Het kabinet is het met «Rank a Brand» eens dat Nederlandse kledingbedrijven nog te weinig rapporteren over wat zij doen aan duurzaamheid en verbetering van arbeidsomstandigheden. Dit betekent echter niet per definitie dat deze bedrijven er onvoldoende aan doen. In de afgelopen drie jaar is zeker voortgang geboekt. Zo hebben de slachtoffers van de Rana Plaza ramp in 2013 in Bangladesh een schadevergoeding ontvangen van de internationale modemerken. Mede dankzij Nederlandse steun, zowel van bedrijven als van de overheid, zijn alle 3500 exportgeoriënteerde textielfabrieken in Bangladesh geïnspecteerd op brand- en bouwveiligheid. Er zijn drie keer meer arbeidsinspecteurs dan voorheen. Tegelijkertijd gaat de uitvoering van de verbeterplannen langzamer dan gehoopt door de internationale gemeenschap en is het loon in de textielsector van Bangladesh helaas nog geen leefbaar loon.

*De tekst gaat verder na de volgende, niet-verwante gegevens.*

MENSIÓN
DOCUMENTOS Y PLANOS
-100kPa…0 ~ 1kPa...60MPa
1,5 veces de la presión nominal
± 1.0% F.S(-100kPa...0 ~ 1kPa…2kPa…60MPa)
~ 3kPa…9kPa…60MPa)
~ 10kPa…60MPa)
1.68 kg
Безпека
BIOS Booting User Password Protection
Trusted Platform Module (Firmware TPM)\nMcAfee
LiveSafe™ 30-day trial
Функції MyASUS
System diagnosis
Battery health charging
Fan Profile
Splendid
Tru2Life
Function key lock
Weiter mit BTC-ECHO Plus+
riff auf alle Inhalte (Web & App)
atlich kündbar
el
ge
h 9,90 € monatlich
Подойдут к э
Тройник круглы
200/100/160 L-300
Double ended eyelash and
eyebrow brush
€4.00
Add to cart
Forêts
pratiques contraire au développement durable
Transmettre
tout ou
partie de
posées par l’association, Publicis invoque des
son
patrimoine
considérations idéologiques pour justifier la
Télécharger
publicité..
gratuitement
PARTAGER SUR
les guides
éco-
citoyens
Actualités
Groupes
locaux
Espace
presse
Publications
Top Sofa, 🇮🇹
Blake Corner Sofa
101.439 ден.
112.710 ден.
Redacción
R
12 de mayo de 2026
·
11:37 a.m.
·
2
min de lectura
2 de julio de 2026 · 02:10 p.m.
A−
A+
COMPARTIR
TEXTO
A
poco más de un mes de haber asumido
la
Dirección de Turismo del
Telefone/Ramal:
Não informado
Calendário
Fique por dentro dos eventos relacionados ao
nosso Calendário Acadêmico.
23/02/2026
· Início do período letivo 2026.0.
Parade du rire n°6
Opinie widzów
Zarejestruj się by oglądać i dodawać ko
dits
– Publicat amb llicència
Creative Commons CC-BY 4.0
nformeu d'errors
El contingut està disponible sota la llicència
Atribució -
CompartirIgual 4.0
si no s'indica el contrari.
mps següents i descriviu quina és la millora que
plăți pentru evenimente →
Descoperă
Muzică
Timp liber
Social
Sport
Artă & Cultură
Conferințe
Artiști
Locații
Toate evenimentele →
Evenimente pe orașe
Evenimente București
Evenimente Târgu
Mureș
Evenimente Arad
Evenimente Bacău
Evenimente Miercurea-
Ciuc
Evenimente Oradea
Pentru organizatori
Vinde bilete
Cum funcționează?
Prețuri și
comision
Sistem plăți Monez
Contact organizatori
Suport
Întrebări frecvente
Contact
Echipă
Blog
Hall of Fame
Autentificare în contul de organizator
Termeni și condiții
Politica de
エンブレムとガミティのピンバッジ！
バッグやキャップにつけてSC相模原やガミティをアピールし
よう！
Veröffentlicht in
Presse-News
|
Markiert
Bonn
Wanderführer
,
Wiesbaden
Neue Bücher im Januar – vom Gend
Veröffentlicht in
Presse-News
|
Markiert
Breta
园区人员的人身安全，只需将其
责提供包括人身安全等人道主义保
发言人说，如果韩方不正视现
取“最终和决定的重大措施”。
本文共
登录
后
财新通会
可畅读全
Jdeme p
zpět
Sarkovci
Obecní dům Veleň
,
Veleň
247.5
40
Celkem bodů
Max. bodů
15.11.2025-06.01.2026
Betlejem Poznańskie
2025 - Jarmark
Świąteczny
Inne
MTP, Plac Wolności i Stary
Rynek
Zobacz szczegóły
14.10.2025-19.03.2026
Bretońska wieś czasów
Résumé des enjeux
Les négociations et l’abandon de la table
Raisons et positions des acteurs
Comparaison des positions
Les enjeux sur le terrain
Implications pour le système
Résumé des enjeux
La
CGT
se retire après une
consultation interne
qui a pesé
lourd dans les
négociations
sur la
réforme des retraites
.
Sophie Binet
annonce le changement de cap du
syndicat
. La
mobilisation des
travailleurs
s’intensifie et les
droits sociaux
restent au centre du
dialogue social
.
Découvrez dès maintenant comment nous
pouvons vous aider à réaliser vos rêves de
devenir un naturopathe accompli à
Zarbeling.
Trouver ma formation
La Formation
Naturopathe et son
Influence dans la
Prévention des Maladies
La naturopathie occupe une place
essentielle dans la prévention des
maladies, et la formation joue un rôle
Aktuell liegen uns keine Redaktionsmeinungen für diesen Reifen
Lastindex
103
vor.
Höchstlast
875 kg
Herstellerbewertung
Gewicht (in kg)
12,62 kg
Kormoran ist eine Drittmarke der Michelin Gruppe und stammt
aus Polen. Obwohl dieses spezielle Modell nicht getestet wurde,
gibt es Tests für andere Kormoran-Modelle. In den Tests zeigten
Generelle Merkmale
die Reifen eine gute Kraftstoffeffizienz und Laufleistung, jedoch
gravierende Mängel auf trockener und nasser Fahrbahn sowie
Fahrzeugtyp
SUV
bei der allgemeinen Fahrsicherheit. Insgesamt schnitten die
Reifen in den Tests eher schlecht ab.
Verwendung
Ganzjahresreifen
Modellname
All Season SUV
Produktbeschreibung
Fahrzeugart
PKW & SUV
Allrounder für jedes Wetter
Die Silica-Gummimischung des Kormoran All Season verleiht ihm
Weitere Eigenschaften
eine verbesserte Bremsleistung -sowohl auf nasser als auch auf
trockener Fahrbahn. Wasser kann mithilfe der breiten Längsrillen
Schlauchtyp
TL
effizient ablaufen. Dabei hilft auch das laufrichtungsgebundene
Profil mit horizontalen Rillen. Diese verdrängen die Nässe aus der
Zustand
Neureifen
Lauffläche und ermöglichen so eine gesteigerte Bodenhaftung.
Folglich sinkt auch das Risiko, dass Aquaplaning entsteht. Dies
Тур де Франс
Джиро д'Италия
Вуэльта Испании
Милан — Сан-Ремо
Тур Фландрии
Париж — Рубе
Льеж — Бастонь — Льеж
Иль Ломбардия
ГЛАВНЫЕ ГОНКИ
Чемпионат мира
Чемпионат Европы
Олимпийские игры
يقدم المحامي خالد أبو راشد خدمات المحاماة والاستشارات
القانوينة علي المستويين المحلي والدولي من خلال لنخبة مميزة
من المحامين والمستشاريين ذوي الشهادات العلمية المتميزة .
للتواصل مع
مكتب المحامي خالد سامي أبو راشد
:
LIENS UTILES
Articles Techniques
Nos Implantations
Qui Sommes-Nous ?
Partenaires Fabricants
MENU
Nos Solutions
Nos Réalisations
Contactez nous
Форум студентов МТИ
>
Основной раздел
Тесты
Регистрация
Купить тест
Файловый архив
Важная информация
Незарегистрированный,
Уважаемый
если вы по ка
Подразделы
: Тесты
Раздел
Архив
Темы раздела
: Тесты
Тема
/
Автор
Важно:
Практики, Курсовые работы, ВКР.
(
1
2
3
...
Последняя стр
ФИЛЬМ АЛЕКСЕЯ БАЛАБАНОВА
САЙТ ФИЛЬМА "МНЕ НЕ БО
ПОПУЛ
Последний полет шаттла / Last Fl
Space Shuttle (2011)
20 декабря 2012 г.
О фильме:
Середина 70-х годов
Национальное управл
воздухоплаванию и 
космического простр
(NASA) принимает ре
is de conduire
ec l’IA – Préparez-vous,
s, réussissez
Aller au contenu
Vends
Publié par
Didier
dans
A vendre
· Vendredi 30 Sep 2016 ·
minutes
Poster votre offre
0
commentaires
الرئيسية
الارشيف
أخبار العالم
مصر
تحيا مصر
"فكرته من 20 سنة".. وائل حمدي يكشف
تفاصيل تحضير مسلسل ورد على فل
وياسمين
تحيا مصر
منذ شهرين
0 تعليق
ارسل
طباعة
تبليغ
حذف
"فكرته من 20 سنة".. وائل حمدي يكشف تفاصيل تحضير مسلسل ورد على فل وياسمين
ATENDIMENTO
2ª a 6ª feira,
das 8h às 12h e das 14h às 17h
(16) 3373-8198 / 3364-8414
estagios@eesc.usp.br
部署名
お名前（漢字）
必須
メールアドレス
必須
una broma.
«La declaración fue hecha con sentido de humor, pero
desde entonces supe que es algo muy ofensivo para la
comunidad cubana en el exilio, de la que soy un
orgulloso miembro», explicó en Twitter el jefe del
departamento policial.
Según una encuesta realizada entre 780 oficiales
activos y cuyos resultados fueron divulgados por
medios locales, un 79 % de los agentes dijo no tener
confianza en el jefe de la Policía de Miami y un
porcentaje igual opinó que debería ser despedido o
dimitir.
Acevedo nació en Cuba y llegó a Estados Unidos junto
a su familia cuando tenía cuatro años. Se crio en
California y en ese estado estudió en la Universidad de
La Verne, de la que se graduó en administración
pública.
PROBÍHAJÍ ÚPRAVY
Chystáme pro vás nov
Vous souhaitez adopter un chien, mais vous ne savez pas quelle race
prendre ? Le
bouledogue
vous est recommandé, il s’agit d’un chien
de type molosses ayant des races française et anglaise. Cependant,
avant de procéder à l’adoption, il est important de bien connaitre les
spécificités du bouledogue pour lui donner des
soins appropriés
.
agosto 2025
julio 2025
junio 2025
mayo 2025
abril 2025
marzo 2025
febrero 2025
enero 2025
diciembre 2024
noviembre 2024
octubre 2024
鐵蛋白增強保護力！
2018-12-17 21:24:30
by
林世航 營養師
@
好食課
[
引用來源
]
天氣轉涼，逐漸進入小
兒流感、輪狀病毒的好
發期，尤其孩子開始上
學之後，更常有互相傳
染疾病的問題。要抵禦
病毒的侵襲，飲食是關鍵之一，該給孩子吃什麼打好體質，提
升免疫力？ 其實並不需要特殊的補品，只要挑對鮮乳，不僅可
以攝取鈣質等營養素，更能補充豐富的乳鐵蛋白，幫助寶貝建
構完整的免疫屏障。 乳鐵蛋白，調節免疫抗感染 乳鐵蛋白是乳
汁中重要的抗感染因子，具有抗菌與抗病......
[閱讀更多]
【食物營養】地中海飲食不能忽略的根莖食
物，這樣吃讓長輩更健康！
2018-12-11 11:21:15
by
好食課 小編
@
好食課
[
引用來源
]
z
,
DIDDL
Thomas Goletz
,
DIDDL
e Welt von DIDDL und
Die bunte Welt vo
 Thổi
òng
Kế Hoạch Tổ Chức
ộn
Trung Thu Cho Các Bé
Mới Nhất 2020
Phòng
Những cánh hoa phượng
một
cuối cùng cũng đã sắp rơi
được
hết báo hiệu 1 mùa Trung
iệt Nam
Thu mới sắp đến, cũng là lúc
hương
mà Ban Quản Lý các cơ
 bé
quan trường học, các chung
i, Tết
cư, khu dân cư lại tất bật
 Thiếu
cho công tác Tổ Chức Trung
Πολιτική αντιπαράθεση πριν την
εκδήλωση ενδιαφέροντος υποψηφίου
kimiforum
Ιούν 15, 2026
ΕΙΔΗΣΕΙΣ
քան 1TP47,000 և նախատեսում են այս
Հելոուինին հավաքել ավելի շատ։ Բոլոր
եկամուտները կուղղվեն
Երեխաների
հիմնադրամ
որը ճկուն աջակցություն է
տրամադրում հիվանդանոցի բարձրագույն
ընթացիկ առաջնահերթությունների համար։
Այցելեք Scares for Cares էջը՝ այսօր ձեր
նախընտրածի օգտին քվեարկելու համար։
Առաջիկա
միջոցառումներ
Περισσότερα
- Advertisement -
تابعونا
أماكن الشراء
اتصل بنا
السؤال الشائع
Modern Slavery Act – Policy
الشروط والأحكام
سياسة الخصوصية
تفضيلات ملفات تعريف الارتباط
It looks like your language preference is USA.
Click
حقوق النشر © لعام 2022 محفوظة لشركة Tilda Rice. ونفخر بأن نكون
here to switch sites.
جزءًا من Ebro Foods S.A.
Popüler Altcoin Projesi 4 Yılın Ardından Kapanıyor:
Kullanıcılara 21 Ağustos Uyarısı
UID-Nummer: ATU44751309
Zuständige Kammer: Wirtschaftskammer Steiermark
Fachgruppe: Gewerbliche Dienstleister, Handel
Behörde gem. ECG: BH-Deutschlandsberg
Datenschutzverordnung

Met het recent overeengekomen Convenant Duurzame Kleding en Textiel (zie: https://www.ser.nl/nl/publicaties/overige/2010–2019/2016/convenant-duurzame-kleding-textiel.aspx\) hoopt het kabinet een volgende stap te kunnen zetten op weg naar meer duurzaamheid en betere arbeidsomstandigheden in de kleding- en textielsector. Ten eerste dienen de aan het convenant deelnemende bedrijven daartoe hun productielocaties aan een onafhankelijk secretariaat te melden. Ten tweede dienen de deelnemende bedrijven binnen hun productieketen een zogenaamd «due diligence» proces uit te voeren. Dit proces dient om de risico’s op schending van mensenrechten en milieu in kaart te brengen. Op basis van het «due diligence» proces dient een verbeterplan te worden opgesteld. Dit plan en de uitvoering ervan wordt getoetst door het onafhankelijke secretariaat. Bij het uitvoeren van dit «due diligence» proces moeten de bedrijven aandacht besteden aan een negental specifieke thema’s, zoals leefbaar loon, kinderarbeid en dwangarbeid. Hierbij kan de hulp worden ingeroepen van de andere convenantspartijen (brancheorganisaties, vakbonden, NGO’s en overheid).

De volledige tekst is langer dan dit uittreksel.